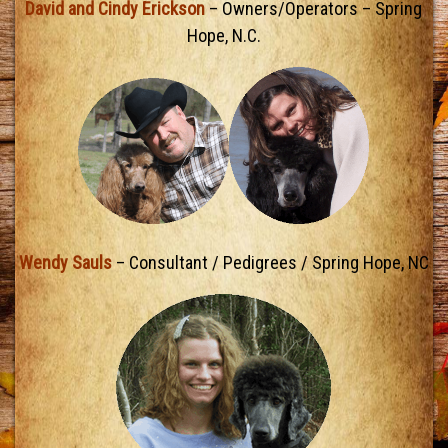
David and Cindy Erickson
– Owners/Operators – Spring
Hope, N.C.
Wendy Sauls
– Consultant / Pedigrees / Spring Hope, NC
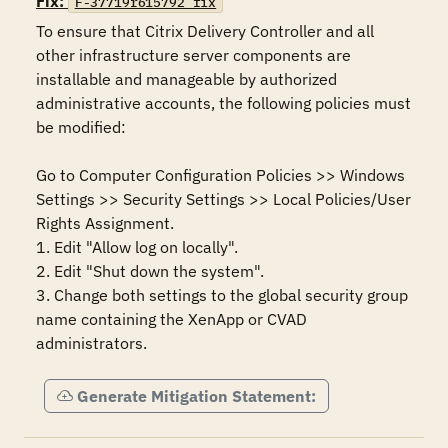
Fix:
F-37719r615792_fix
To ensure that Citrix Delivery Controller and all 
other infrastructure server components are 
installable and manageable by authorized 
administrative accounts, the following policies must 
be modified:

..............................

• _REQUIRED WORK_:
Return the lines from the one containing "F-37719r615792_fix" through the last line of the records. Include both ends and nothing else.

• _ANSWER BOX_:
F-37719r615792_fix
To ensure that Citrix Delivery Controller and all 
other infrastructure server components are 
installable and manageable by authorized 
administrative accounts, the following policies must 
be modified:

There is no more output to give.